7.2. Limitations of the Study and Future Research
Although the study’s findings have significant implications for the successful usage of ERP systems, this study has a few limitations as well. the main limitation of this study was the sample size. This was due to time frame constraints. Also, there were various types of unknown ERP systems that had been implemented by several SMEs included in the study sample. From our point of view, well-known ERP systems (e.g., SAP and Oracle) are different from unknown system, such as Sage, Onyx, and Wengs because many aspects may vary in different ways for instance quality and the support from the vendor. Thus, the results of this study may vary when applying them to SMEs that use well-known systems rather than another brand of the systems.
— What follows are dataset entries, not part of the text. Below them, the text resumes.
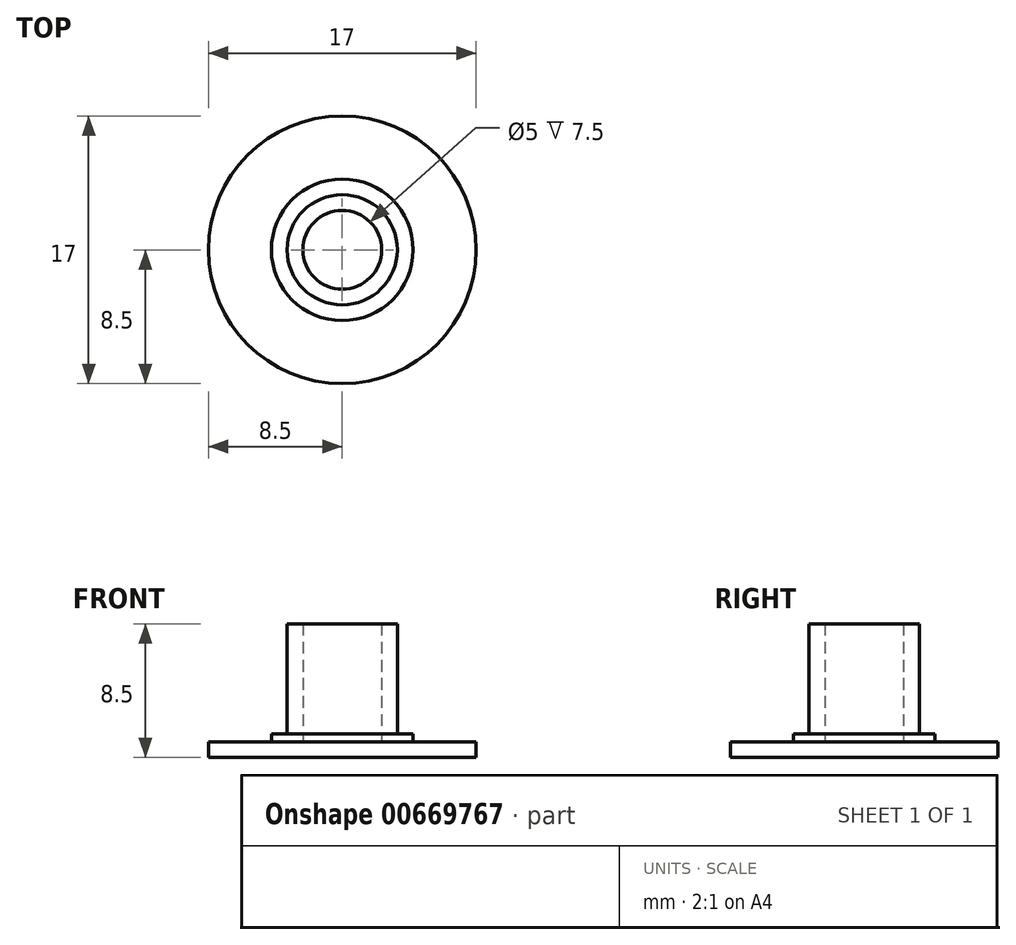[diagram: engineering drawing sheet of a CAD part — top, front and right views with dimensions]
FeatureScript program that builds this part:
annotation { "Feature Type Name" : "Feature", "Feature Type Description" : "" }
export const myFeature = defineFeature(function(context is Context, id is Id, definition is map)
    precondition{}
    {
        {
            var Q0;
            Q0=qCreatedBy(makeId("Front.planeOp"),FACE);
            var sketch = newSketch(context, id + "F0", { "sketchPlane" : qUnion([Q0])});
            skLineSegment(sketch, "E0", {"start": v(0, 0) * mm, "end": v(0, 13.14) * mm, "construction": true});
            skLineSegment(sketch, "E1", {"start": v(0, 0) * mm, "end": v(-8.5, 0) * mm});
            skLineSegment(sketch, "E2", {"start": v(-8.5, 0) * mm, "end": v(-8.5, 1) * mm});
            skLineSegment(sketch, "E3", {"start": v(-8.5, 1) * mm, "end": v(-4.5, 1) * mm});
            skLineSegment(sketch, "E4", {"start": v(-3.5, 1.5) * mm, "end": v(-3.5, 8.5) * mm});
            skLineSegment(sketch, "E5", {"start": v(-3.5, 8.5) * mm, "end": v(-2.5, 8.5) * mm});
            skLineSegment(sketch, "E6", {"start": v(-2.5, 8.5) * mm, "end": v(-2.5, 1) * mm});
            skLineSegment(sketch, "E7", {"start": v(-2.5, 1) * mm, "end": v(0, 1) * mm});
            skLineSegment(sketch, "E8", {"start": v(0, 1) * mm, "end": v(0, 0) * mm});
            skLineSegment(sketch, "E9", {"start": v(-4.5, 1) * mm, "end": v(-4.5, 1.5) * mm});
            skLineSegment(sketch, "E10", {"start": v(-4.5, 1.5) * mm, "end": v(-3.5, 1.5) * mm});
            skSolve(sketch);
        }
        {
            var Q0;
            Q0 = qSketchRegion(id + "F0", true);
            var Q1;
            Q1=sQuery(id+"F0.wireOp",EDGE,"E0");
            revolve(context, id + "F1", {"entities" : qUnion([Q0]), "axis" : qUnion([Q1]), "revolveType" : RevolveType.FULL});
        }
    });
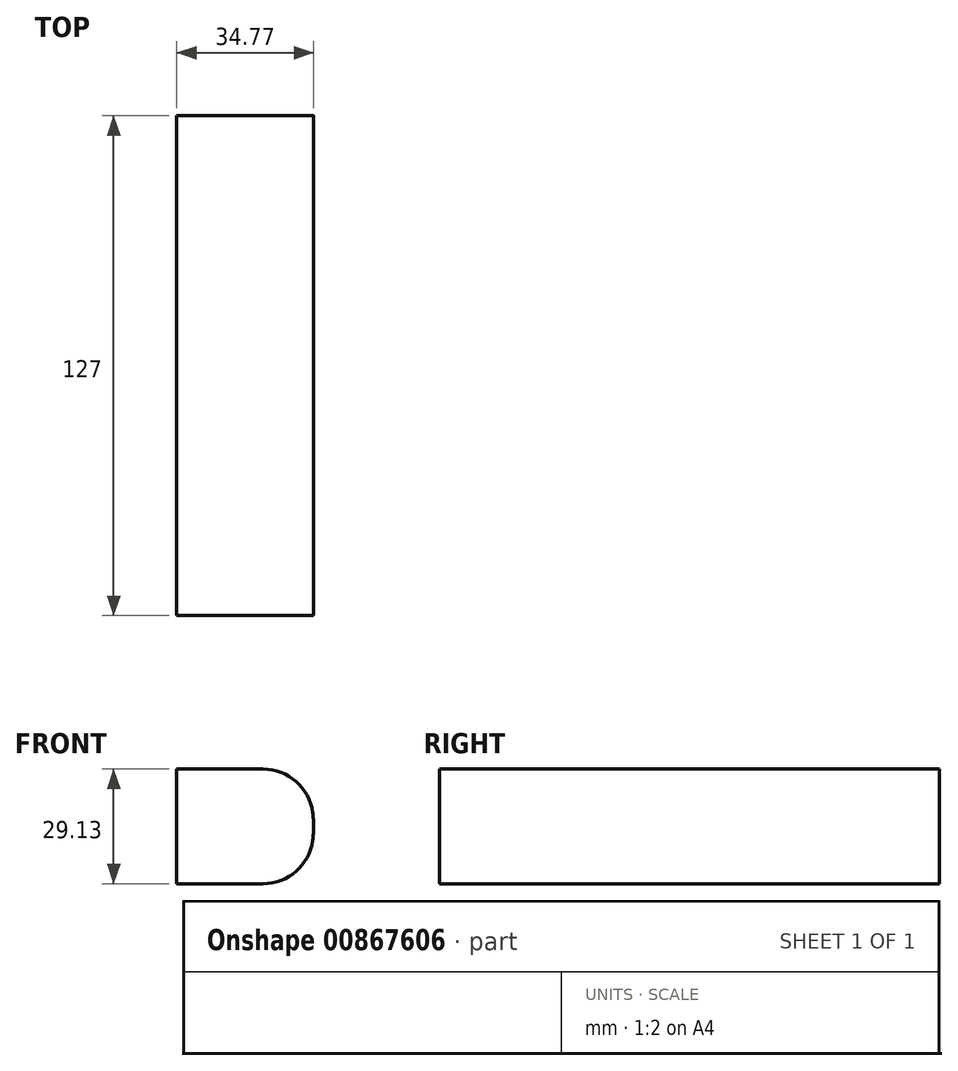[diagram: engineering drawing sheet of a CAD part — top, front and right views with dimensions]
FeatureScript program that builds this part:
annotation { "Feature Type Name" : "Feature", "Feature Type Description" : "" }
export const myFeature = defineFeature(function(context is Context, id is Id, definition is map)
    precondition{}
    {
        {
            var Q0;
            Q0=qCreatedBy(makeId("Front.planeOp"),FACE);
            var sketch = newSketch(context, id + "F0", { "sketchPlane" : qUnion([Q0])});
            skLineSegment(sketch, "E0.bottom", {"start": v(-28.16, 11.32) * mm, "end": v(2.25, 11.32) * mm});
            skLineSegment(sketch, "E0.top", {"start": v(-28.16, -17.81) * mm, "end": v(2.25, -17.81) * mm});
            skLineSegment(sketch, "E0.left", {"start": v(-28.16, 11.32) * mm, "end": v(-28.16, -17.81) * mm});
            skLineSegment(sketch, "E0.right", {"start": v(2.25, 11.32) * mm, "end": v(2.25, -17.81) * mm});
            skArc(sketch, "E1", {"start": v(2.25, -17.81) * mm, "mid": v(6.6, -3.25) * mm, "end": v(2.25, 11.32) * mm});
            skSolve(sketch);
        }
        {
            var Q0;
            Q0 = qSketchRegion(id + "F0", true);
            extrude(context, id + "F1", {"entities" : qUnion([Q0]), "depth" : 127 * mm, "offsetDistance" : 25.4 * mm});
        }
        {
            var Q0;
            Q0=makeQuery(id+"F1.opExtrude","SWEPT_EDGE",EDGE,{"disambiguationData":[OSD([sQuery(id+"F0.wireOp",EDGE,"E0.bottom"),sQuery(id+"F0.wireOp",EDGE,"E0.right"),sQuery(id+"F0.wireOp",EDGE,"E1")])]});
            var Q1;
            Q1=makeQuery(id+"F1.opExtrude","SWEPT_EDGE",EDGE,{"disambiguationData":[OSD([sQuery(id+"F0.wireOp",EDGE,"E0.top"),sQuery(id+"F0.wireOp",EDGE,"E0.right"),sQuery(id+"F0.wireOp",EDGE,"E1")])]});
            fillet(context, id + "F2", {"entities" : qUnion([Q0, Q1]), "radius" : 12.7 * mm, "tangentPropagation" : true, "allowEdgeOverflow" : false});
        }
    });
Empirically, this study is limited to a sample of Saudi Arabia ERP adopted quoted firms, which may result in the findings being applicable only to this context. Future research can benefit from conducting comparative studies for different contexts, such as developed and developing context or conducting research using a longitudinal data. That would provide a better understanding of the relationship between the study’s constructs, assessing the validity, and generalizability. Therefore, future research should attempt to replicate this study in other national settings.
It could be interesting to study further factors that may influence successful ERP system usage periciliary for SMEs. Future studies might benefit from including other factors, such as human resources, structure, strategy, and organizational cultural. Future research is also needed to examine the moderating influence of ERP system usage for the relationship between contingency factors and business performance. The result of this examination can derive the SMEs to take strategic decisions. A streamlined or adapted version of the theoretical framework used here could be developed and utilized to demonstrate the importance of these other factors.